O último abraço de Luiz Carlos foi em seu assassino

Domingo à noite ele se enfezou com algo banal: um freguês derrubou o copo no chão de seu bar num bairro em Fazenda Rio Grande. O freguês era Joel. O dono do bar era Luiz Carlos. O freguês não gostou e puxou a arma calibre 38, que estava entre o corpo e a calça, sob a camisa. Seis balas no tambor. Luiz Carlos não se intimidou, saiu do balcão e tentou dominar o encrenqueiro. Ele foi para cima do encrenqueiro, os dois se abraçaram e Joel apertou o gatilho. A arma disparou. Um tiro só. Luiz Carlos caiu sobre Joel, os dois foram ao chão e o dono do bar morreu abraçado ao seu assassino. Ele ficou no chão do bar de bruços sobre o encrenqueiro que perdeu os sentidos, porque ao cair Joel bateu a cabeça no assoalho e desmaiou. Cena rápida, inesperada, brutal e fatal.

Os dois ficaram comicamente abraçados no chão. O abraço é um gesto corporal que une dois amigos ou dois adversários que tentam se apaziguar. Não era o caso. Ali o abraço era o último gesto de um sujeito que acabou de morrer. Os dois permaneceram imóveis no chão: um morto e outro desacordado. Luiz Carlos de rosto colado ao rosto do assassino, sobre ele, de pernas abertas, o outro embaixo, com as pernas esticadas. Os dois de bermudas. Um abraço mortal e quase obsceno. A vida não vale um copo de vidro quebrado em algumas quebradas do Brasil. Seria mais uma entre milhares de mortes que passam incógnitas todos os dias, todas as semanas, todos os anos, não fosse a delatora arte da fotografia. Não há tragédia na foto. Há comicidade desengonçada. Que não combina com a morte.

Matar e morrer estão deixando de virar tragédia para ser comédia. Matar deixou há muito de ser um acontecimento extraordinário nas cidades brasileiras para se transformar em algo banal, que não surpreende mais ninguém. A cena, para quem não conhece o resultado, não sugere nada além de dois homens abraçados no chão. Mas foi homicídio. A polícia chegou, transportou o corpo de um para o Instituto Médico Legal e o outro foi preso, depois de acordar da pancada ao cair no chão. Joel foi indiciado por homicídio por motivo fútil. Talvez nem saiba o significado da palavra fútil. Mas certamente conhece o significado da palavra homicídio. Esta morte vai entrar para o currículo. Em alguns círculos este tipo de incidente conta pontos.

Ao ver a foto no portal Paraná-Online eu me lembrei do escritor João Antônio autor de um livro de contos chamado “Abraçado ao meu rancor”. Luiz Carlos morreu abraçado ao seu assassino, por quem nutriu um repentino rancor. João Antônio foi o tradutor da vida desgraçada dos pobres-diabos que frequentam bares sujos das quebradas encardidas de todas as cidades brasileiras. Ele conhecia os ambientes, conhecia os jogos perigosos de seus tipos, mas naquele tempo havia uma espécie de código, uma espécie de respeito e se havia mortes, elas, quase sempre, eram o desfecho de uma contenda entre tipos que colecionavam desafetos e entreveros e sabiam que um dia iam encontrar o dele, porque como se dizia naquele tempo, “o dele estava guardado pelo destino”. O crime era um desfecho grandiosamente trágico e não um evento banal.

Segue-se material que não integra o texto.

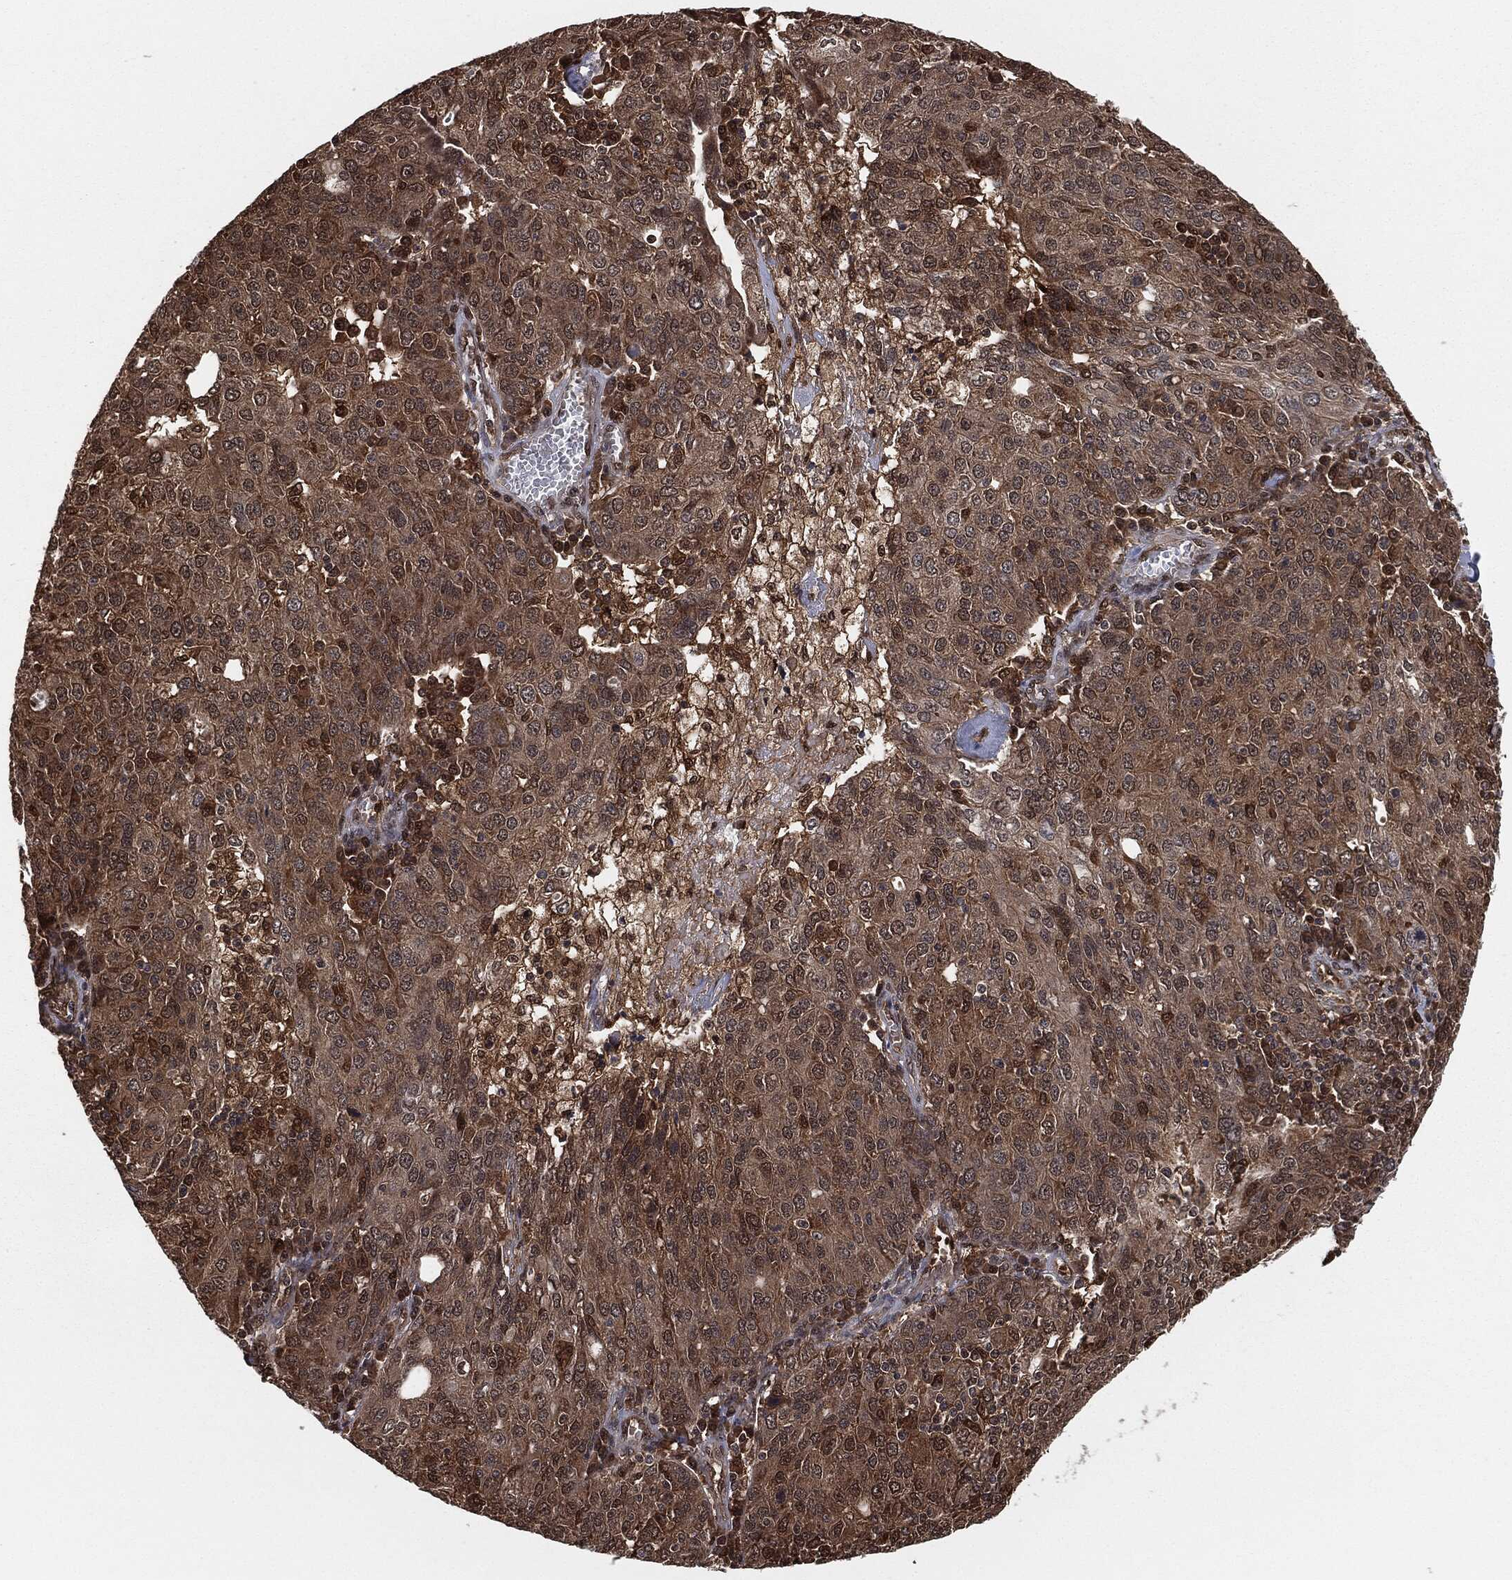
{"staining": {"intensity": "weak", "quantity": "25%-75%", "location": "cytoplasmic/membranous"}, "tissue": "ovarian cancer", "cell_type": "Tumor cells", "image_type": "cancer", "snomed": [{"axis": "morphology", "description": "Carcinoma, endometroid"}, {"axis": "topography", "description": "Ovary"}], "caption": "Brown immunohistochemical staining in human endometroid carcinoma (ovarian) displays weak cytoplasmic/membranous staining in about 25%-75% of tumor cells.", "gene": "CAPRIN2", "patient": {"sex": "female", "age": 50}}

Hoje qualquer sujeito carrega uma arma. Qualquer sujeito mata. Qualquer um é assassino. E qualquer um também pode ser o morto. É absurda a facilidade com que se mata – e também com que se morre por motivo banal. Olhei a cena, conferi o roteiro e pensei: “Como João Antônio contaria a história?”. Provavelmente ele não contaria se não estivesse no local ou não ouvisse de algumas testemunhas relatos confiáveis e cheios de detalhes. Para rechear uma narrativa que desembocou num desfecho trágico, seria preciso ouvir, reconstruir gestos e traduzir a atmosfera do pequeno boteco pobre de vila. Mas se não houve mais nada que um copo que caiu e um dono de bar que não gostou? Neste caso não há nada a fazer que registrar o caso numa nota de jornal: “Dono de bar morre em cima de seu próprio assassino na Região Metropolitana de Curitiba”. Um epílogo infame para uma vida. Para a vida de qualquer pessoa. E foi o que aconteceu. Mais nada.